Texto del documento >>
+ + + + +
La hiperestimulación artificial (notificaciones, tráfico, luces constantes) se opone a aquello que los entornos naturales ofrecen: sonidos aleatorios que restauran la atención, patrones vivos que calman el sistema nervioso, microbiodiversidad que fortalece el sistema inmunológico.


Habitamos ciudades que nos piden velocidad y esconden el horizonte. Pero, entre pantallas y horarios, algo en nosotros sigue buscando suelo vivo. La ciencia lo mide y la piel lo intuye: vivimos una falta de naturaleza. No como paisaje, sino como pertenencia.

 

En esta edición, te invito a conocer más sobre este tema.

— Concepción del Yaguareté Cora, Corrientes, Argentina (2021)

 

CUANDO EL CUERPO RECUERDA LO QUE LA CIUDAD OLVIDA

 

Quizás esto empezó el día en que dejé de recostarme en el pasto. Cuando era chica, podía quedarme horas mirando las nubes, imaginando que era apenas un punto más en un planeta inmenso. Tocaba las hojas, inventaba historias con flores y seguía el recorrido de las hormigas como quien lee un cuento sin final. No tenía nombre para eso, pero era una forma de pertenencia.
+ + + + +
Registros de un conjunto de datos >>
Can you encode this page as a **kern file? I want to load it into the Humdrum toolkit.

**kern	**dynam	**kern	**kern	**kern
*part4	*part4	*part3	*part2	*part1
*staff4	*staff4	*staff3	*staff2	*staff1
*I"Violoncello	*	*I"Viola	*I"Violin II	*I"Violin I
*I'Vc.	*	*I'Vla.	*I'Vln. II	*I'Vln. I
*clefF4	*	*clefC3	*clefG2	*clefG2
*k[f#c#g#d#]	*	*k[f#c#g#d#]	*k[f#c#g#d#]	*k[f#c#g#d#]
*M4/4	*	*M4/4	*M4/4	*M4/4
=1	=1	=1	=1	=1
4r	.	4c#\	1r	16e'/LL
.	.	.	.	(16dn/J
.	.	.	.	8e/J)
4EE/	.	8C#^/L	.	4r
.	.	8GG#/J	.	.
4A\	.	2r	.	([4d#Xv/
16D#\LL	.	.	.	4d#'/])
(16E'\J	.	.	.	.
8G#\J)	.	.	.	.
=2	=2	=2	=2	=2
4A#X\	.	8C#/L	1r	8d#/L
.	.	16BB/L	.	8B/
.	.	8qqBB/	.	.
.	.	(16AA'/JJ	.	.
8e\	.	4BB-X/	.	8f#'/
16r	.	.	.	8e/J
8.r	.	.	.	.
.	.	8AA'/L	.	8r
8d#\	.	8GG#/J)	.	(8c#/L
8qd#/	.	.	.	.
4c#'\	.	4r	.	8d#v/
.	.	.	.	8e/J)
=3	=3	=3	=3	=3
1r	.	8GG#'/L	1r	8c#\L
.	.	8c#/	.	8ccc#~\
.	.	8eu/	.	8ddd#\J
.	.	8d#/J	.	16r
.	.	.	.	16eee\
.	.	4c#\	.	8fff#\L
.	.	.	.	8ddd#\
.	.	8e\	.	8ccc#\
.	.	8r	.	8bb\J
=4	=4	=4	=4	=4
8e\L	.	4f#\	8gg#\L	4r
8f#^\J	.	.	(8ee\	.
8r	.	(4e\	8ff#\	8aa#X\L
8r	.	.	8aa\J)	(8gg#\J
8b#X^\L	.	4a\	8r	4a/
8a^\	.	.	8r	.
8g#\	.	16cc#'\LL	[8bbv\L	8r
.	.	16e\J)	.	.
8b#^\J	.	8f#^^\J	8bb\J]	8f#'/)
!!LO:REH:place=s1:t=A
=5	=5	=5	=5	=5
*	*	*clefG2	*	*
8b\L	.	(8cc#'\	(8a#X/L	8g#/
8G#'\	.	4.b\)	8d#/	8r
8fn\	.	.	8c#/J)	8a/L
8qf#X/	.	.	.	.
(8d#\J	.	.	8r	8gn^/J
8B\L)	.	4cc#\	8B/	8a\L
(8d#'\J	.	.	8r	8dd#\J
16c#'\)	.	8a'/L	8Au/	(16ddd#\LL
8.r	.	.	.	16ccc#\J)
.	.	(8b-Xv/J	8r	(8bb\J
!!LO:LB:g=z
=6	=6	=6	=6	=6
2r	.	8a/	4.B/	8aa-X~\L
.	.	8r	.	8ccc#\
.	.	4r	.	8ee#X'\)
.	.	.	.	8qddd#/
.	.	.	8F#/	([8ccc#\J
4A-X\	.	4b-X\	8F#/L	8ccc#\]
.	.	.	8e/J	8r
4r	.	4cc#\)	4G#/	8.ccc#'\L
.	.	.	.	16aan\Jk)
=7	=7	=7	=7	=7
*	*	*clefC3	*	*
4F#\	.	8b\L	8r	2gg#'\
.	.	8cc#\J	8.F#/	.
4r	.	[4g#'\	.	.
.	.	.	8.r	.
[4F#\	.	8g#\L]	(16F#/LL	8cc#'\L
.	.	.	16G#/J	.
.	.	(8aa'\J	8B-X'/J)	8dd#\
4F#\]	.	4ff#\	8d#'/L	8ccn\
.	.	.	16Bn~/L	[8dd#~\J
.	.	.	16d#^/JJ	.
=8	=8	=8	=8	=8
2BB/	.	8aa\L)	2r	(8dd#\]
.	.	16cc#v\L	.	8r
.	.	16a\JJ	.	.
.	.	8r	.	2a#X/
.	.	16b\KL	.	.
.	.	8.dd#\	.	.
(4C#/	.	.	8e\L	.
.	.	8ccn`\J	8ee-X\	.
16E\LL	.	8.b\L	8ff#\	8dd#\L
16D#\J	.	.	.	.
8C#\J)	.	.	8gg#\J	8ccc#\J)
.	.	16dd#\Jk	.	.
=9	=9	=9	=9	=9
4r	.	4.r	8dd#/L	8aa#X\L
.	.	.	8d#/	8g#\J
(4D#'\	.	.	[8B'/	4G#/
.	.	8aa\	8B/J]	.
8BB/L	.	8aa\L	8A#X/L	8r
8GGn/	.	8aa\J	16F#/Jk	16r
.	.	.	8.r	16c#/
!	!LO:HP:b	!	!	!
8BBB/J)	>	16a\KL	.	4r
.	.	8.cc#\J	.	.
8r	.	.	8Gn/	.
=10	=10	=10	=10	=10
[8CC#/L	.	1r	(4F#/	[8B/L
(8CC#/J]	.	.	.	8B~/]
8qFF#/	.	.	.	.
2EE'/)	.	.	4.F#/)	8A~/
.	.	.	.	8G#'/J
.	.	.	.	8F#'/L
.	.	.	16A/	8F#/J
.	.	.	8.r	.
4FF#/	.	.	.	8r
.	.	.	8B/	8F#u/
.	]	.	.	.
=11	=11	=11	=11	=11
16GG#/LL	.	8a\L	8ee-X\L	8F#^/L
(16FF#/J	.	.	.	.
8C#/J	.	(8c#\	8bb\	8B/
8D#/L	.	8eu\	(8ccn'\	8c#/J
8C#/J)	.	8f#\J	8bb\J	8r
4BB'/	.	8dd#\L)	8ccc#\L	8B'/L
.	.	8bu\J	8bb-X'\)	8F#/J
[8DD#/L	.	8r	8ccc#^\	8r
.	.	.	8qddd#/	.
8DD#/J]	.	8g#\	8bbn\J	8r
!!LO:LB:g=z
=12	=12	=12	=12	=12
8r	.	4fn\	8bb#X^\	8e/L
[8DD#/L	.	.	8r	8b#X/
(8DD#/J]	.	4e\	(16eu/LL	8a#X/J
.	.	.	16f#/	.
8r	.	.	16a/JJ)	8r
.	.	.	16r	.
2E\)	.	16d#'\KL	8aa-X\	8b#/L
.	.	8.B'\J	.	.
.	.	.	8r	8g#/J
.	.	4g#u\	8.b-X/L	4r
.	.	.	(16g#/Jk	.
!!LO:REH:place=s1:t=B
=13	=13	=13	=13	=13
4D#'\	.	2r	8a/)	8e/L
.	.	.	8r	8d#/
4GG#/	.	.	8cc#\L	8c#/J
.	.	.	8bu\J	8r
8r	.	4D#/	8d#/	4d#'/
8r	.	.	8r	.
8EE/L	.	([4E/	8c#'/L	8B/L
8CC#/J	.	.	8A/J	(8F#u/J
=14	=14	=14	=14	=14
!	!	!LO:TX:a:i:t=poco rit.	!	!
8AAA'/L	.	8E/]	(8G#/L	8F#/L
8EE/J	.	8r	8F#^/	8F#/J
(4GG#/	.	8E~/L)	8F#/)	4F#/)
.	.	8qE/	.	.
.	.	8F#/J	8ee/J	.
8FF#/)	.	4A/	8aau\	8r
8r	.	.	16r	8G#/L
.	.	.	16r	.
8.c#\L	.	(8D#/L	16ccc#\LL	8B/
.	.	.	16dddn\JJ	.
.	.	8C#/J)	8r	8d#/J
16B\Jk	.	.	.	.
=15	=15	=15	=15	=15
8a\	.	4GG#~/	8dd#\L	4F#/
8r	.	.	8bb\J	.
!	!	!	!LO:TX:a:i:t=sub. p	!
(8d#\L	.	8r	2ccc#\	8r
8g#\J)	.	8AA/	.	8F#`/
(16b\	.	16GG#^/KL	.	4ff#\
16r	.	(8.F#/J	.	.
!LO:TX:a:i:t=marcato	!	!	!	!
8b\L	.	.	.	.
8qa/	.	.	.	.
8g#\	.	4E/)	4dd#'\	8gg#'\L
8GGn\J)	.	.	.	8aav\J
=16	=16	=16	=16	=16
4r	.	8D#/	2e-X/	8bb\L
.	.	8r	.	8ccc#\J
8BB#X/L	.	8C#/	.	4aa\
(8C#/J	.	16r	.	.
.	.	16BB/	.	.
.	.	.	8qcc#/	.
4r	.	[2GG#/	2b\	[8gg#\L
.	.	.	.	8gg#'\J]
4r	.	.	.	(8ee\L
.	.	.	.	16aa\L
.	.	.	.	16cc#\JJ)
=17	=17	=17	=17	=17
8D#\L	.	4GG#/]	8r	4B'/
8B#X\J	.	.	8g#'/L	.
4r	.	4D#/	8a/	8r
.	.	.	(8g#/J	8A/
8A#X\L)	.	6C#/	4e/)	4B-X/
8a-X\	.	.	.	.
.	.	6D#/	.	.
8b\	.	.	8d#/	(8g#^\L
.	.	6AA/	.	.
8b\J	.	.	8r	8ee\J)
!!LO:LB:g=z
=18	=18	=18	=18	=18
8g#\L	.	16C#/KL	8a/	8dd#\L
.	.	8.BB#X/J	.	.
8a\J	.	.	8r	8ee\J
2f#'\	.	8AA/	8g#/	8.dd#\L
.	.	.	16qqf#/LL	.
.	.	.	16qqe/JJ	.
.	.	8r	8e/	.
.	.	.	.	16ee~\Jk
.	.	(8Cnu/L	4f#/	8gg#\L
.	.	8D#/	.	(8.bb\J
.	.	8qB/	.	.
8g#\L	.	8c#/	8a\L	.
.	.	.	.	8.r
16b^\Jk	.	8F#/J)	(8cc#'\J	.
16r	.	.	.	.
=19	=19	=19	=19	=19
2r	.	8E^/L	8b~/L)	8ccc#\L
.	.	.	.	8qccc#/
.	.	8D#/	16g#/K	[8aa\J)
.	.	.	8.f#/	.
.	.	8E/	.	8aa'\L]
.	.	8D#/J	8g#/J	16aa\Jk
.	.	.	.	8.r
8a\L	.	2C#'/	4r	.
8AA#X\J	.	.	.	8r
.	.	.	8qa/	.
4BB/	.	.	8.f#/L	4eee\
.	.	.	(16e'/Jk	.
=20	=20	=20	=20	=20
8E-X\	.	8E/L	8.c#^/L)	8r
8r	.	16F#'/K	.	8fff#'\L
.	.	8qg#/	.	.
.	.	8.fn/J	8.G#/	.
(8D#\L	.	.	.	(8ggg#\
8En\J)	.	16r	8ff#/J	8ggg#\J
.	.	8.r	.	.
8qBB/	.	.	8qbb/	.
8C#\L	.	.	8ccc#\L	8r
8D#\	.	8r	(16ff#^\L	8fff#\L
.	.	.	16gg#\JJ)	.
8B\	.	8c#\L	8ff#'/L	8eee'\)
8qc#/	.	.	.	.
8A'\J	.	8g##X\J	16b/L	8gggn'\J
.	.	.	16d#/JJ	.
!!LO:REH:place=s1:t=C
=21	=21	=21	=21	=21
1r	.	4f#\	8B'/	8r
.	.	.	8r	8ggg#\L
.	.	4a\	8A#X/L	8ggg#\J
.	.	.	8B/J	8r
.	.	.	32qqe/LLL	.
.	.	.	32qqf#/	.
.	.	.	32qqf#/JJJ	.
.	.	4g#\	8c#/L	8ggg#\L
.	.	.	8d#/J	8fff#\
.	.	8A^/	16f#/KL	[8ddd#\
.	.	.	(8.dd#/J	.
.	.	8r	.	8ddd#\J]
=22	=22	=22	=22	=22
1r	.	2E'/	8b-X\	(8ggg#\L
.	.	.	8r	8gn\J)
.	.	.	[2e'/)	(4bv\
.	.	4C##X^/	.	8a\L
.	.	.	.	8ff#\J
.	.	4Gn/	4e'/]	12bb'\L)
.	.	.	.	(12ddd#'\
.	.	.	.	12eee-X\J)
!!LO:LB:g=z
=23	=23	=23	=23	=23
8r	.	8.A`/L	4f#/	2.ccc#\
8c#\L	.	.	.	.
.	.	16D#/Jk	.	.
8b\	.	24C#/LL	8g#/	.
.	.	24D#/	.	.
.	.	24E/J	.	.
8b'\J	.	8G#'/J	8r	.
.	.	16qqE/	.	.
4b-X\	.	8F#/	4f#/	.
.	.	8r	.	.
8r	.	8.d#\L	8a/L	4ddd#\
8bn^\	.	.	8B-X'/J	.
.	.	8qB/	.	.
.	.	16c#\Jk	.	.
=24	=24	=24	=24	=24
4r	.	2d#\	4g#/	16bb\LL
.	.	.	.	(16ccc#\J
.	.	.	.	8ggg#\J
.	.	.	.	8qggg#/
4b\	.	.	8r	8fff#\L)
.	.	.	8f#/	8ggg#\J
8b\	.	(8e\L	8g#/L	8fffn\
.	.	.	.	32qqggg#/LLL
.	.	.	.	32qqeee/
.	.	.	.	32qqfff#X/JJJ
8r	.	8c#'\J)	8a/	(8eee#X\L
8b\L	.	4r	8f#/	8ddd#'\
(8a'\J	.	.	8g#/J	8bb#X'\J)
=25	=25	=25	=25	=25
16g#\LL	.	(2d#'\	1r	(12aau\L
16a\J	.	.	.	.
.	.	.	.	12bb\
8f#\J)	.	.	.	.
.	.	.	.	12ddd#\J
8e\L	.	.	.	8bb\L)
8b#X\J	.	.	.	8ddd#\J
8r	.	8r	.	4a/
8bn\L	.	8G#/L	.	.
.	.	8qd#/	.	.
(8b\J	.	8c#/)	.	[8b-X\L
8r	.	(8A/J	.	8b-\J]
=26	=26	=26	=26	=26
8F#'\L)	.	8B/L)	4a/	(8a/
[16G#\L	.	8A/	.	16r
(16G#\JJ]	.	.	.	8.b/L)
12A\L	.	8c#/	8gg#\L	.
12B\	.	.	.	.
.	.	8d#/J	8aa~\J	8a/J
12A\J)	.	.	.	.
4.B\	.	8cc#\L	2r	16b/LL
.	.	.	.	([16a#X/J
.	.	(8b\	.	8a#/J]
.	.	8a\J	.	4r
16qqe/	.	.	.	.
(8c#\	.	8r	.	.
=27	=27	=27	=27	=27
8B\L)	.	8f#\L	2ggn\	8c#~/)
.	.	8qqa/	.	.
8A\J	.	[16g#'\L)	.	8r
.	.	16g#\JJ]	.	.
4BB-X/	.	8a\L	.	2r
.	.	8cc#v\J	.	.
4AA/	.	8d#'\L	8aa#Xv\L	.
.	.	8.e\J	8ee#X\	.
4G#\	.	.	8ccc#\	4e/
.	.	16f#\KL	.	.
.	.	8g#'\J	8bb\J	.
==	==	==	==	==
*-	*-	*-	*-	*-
+ + + + +
Tareas a realizar >>
**1)** Explica en una a tres oraciones qué ofrecen los entornos naturales, según el texto sobre la falta de naturaleza, frente a la hiperestimulación artificial.
**2)** En el texto sobre la falta de naturaleza, ¿qué se quedaba mirando durante horas quien narra en su infancia?
**3)** Continúa el texto sobre la falta de naturaleza a partir de su última oración.
Las filas no guardan ninguna relación con el texto.

Sección de respuestas >>
**1)** Los entornos naturales ofrecen sonidos aleatorios que restauran la atención, patrones vivos que calman el sistema nervioso y microbiodiversidad que fortalece el sistema inmunológico. La hiperestimulación artificial de las notificaciones, el tráfico y las luces constantes se opone a todo eso.

**2)** Las nubes.

**3)**
 

Hoy vivo la mayor parte del tiempo en una ciudad donde el cielo es un fragmento entre edificios y el suelo me queda lejos. Camino entre luces que no se apagan, líneas rectas, agendas apretadas. Y sin embargo, algo en mí sigue buscando detenerme, bajar la velocidad, encontrar en alguna grieta la textura de un mundo vivo. Aprendí a regularme evocando lugares que no están frente a mí, pero viven en alguna parte de mi memoria corporal. Como si viajara hacia adentro para sentir a la Tierra.

 

No soy la única. Hay un silencio dentro de muchas personas que no sabemos nombrar. La ciencia lo ha empezado a llamar déficit de naturaleza. No es un síndrome tipificado en los manuales de medicina, pero muchas investigaciones científicas revelan cómo vivir desconectados del entorno natural afecta nuestra atención, nuestra regulación emocional e incluso nuestro sentido de bienestar. 

 

El escritor Richard Louv lo advirtió hace casi dos décadas cuando habló de “los últimos niños del bosque”. Niños que ya no saben lo que es trepar un árbol ni rasparse las rodillas, niños con miedo a los insectos,  que “no saben qué hacer” al aire libre si no hay un adulto que les indique. Hoy, somos generaciones enteras creciendo la mayor parte de nuestro tiempo entre paredes y pantallas, construyendo vidas que suceden bajo techo. La llamada “extinción de la experiencia” no es una metáfora poética: es un fenómeno medido.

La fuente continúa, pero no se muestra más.